Presumably, pathogenic bacteria don't want to kill off their human host because that would be the death of them, too. Why, Orth was asked, is Yersinia perfectly happy to kill off 90 percent of its human victims?

"That's because we're not its targeted host," she pointed out. "Yersinia works in another ecosystem - between a rodent and a flea. The flea carries the pathogen from one rodent host to another, by biting it and then regurgitating the Yersinia into the rodents' bloodstream. So the flea dies - 100 percent mortality rate in the flea, from ingesting the pathogen. But in the rodent it kills only about 60 percent. So the disease persists within this rodent/flea population.

"Thus in the Western U.S.," Orth said, "you've got these little colonies of rodents and fleas that co-exist, and the pathogen persists. So if a human hiker goes through there and he's bitten - and isn't diagnosed the right way - he's dead in four days. But Homo sapiens weren't the original targeted hosts for this pathogen. The only reason we became a host is because of what happened in the Middle Ages with some rodents and fleas being around. With that kind of dynamics we eventually became the host.

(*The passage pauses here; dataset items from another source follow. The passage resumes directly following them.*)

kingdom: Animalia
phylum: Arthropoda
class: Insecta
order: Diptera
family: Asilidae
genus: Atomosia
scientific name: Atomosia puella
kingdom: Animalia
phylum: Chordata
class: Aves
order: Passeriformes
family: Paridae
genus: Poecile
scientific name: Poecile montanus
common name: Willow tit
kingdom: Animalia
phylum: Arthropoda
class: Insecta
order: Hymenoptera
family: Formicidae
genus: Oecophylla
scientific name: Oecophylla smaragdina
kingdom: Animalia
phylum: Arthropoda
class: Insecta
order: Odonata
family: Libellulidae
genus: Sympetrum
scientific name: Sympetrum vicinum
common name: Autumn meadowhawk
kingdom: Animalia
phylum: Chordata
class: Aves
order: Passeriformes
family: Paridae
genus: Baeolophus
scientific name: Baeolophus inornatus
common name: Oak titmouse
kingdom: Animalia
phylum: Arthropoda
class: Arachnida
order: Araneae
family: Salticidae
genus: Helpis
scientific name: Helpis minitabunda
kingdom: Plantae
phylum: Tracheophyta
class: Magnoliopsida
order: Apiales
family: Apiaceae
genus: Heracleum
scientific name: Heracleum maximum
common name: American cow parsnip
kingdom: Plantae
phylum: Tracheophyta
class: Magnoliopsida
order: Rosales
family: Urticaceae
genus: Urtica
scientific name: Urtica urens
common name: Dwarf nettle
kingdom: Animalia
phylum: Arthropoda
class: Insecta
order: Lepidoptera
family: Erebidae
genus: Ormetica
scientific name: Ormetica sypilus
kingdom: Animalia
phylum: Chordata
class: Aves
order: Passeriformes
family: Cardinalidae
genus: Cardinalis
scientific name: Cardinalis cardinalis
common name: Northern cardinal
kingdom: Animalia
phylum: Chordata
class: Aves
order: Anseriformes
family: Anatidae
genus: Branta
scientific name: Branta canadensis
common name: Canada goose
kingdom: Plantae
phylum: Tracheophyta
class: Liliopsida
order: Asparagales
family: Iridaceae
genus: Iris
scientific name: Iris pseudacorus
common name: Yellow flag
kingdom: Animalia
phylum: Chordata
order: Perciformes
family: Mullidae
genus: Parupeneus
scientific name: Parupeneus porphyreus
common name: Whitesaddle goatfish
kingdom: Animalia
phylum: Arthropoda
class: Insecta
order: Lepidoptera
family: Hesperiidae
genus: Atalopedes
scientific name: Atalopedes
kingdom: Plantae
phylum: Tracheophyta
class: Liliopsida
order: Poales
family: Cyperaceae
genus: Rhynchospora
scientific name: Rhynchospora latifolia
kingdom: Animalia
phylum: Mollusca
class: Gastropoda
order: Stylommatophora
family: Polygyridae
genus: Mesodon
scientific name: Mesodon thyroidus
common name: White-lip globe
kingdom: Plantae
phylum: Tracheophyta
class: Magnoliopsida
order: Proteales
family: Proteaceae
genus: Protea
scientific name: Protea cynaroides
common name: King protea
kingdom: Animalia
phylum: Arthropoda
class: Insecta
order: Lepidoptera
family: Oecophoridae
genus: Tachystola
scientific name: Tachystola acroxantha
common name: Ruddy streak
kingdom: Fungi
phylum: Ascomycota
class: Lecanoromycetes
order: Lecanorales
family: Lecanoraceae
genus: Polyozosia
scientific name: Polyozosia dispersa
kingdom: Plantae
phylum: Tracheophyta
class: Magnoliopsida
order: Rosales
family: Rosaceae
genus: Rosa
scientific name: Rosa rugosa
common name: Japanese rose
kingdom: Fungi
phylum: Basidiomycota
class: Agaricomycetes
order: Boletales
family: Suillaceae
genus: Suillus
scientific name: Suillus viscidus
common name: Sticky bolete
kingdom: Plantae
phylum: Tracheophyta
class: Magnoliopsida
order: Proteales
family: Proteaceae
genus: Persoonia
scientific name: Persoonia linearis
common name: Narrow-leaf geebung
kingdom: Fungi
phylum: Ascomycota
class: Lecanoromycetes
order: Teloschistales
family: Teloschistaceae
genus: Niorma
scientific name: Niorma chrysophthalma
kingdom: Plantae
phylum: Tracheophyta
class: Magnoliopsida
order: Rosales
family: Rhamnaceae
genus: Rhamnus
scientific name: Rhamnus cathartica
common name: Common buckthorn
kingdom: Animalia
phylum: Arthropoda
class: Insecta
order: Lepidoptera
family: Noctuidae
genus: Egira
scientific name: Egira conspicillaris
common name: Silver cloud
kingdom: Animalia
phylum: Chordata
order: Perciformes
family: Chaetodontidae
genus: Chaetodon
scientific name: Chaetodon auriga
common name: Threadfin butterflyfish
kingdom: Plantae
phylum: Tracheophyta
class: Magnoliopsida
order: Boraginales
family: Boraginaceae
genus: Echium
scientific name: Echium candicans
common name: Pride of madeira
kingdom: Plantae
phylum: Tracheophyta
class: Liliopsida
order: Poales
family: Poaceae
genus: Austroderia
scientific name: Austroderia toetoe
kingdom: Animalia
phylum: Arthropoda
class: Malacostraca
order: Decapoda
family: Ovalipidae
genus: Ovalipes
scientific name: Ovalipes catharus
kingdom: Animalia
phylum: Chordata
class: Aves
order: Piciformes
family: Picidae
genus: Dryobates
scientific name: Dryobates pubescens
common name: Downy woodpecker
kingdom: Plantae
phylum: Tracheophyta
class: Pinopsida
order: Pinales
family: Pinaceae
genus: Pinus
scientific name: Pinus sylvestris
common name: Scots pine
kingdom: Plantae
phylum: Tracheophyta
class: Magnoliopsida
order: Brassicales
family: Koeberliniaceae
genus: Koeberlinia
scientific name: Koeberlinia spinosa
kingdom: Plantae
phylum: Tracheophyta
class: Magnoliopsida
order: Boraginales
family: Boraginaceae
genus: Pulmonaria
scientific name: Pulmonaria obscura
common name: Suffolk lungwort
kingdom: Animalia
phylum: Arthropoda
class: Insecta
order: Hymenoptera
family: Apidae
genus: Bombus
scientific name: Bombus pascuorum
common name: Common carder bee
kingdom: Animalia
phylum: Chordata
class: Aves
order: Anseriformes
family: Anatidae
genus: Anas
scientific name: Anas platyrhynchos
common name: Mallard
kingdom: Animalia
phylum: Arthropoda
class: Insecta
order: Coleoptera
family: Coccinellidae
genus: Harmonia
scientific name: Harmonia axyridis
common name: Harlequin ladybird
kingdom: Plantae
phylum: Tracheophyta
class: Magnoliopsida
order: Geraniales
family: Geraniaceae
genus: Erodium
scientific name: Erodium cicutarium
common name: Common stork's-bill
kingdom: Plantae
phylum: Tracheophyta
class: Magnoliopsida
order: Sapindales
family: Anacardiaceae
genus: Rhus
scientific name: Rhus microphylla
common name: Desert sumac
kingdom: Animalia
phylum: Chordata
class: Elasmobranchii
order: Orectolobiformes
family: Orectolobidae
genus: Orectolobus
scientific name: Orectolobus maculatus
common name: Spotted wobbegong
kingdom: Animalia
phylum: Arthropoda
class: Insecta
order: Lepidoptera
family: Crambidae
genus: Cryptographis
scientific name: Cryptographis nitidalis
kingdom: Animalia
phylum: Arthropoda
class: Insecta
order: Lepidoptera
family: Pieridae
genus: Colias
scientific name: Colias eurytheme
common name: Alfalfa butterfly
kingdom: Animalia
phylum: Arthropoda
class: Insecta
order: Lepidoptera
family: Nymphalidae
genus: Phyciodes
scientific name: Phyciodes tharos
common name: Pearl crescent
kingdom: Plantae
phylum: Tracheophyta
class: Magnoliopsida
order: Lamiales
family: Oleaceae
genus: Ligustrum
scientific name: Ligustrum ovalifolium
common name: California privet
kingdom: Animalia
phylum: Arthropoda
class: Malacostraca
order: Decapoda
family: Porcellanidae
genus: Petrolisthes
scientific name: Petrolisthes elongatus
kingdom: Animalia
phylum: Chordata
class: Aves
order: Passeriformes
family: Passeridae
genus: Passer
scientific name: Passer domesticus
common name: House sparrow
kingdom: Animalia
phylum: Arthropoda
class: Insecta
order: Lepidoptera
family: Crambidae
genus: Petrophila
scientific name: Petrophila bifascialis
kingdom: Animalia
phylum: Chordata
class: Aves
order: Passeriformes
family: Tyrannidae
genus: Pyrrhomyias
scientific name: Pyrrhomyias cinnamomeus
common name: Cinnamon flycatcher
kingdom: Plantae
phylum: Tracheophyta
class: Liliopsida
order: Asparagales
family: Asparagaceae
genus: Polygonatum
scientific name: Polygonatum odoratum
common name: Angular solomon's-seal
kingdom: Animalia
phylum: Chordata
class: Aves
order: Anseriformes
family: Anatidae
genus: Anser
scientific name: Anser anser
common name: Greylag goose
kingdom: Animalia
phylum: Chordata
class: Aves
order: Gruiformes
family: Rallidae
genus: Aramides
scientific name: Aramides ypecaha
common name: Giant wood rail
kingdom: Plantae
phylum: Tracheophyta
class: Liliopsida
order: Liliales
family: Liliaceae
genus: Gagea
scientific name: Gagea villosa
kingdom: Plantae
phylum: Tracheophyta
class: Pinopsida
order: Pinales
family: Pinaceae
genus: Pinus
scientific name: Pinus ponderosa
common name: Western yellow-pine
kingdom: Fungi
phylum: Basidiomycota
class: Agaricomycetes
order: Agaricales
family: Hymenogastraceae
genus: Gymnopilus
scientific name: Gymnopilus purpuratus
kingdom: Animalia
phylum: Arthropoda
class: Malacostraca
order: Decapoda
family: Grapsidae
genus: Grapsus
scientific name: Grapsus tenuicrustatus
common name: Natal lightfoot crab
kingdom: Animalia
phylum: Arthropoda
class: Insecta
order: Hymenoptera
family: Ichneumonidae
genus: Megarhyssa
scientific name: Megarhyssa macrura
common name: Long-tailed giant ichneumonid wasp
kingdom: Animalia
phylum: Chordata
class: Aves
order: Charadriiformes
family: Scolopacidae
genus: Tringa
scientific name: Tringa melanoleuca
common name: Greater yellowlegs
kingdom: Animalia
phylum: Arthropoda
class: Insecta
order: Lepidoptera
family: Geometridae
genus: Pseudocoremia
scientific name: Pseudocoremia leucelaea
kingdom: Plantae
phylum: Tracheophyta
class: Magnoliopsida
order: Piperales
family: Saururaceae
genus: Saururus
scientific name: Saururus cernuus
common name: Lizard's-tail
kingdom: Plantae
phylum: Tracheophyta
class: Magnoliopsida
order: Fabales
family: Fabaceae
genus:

"We also know that other homologues of YobJ are found in other types of pathogens, including the Salmonella bacterium, which isn't lethal. Also in Rhizobia, which are nitrogen-fixing soil bacteria - symbiotic with the roots of plants such as clover and beans. So YopJ probably goes in and modulates the signaling pathways for a host defense response. It says to its target, 'I'm here and you're here. We can co-exist, without inducing a host immune response.'

"So now we think," Orth summed up, "that we know what mechanisms they are using. It's basically a ubiquitin-like protein mechanism. These molecules are put on and taken off, and tell the cells different things - just like phosphorylation."

"When it comes to killing cells," observed the Science paper's senior author, biological chemist Jack Dixon, "Yersinia pestis is the stealth assassin of the pathogen world. It kills quietly and efficiently by first slipping inside immune system sentinel cells, and cutting off the communication lines they need to call for help."

Clinical Payoffs Await YopJ's Hidden Molecule

Although future research is needed to confirm their hypotheses, Dixon and Orth believe that YopJs disrupt a vital but previously unappreciated step in cell signaling pathways - namely ubiquitination.

"During the last few years," Orth pointed out, "a lot of scientific papers that are making sense now have been discovering that ubiquitin is used for more than just marking other proteins for degradation. Our study shows that they are required to activate these critical cellular signaling pathways. When YopJ breaks the bond between ubiquitin and its target molecule, the pathway is blocked and cell communication shuts down.

"We still don't know YopJ's target molecule," she went on, "but at least now we know it must be a member of the ubiquitin protein family. Identification of the molecule," she concluded, "could have important implications in medicine, because these pathways are critical in the development of cancer and autoimmune diseases."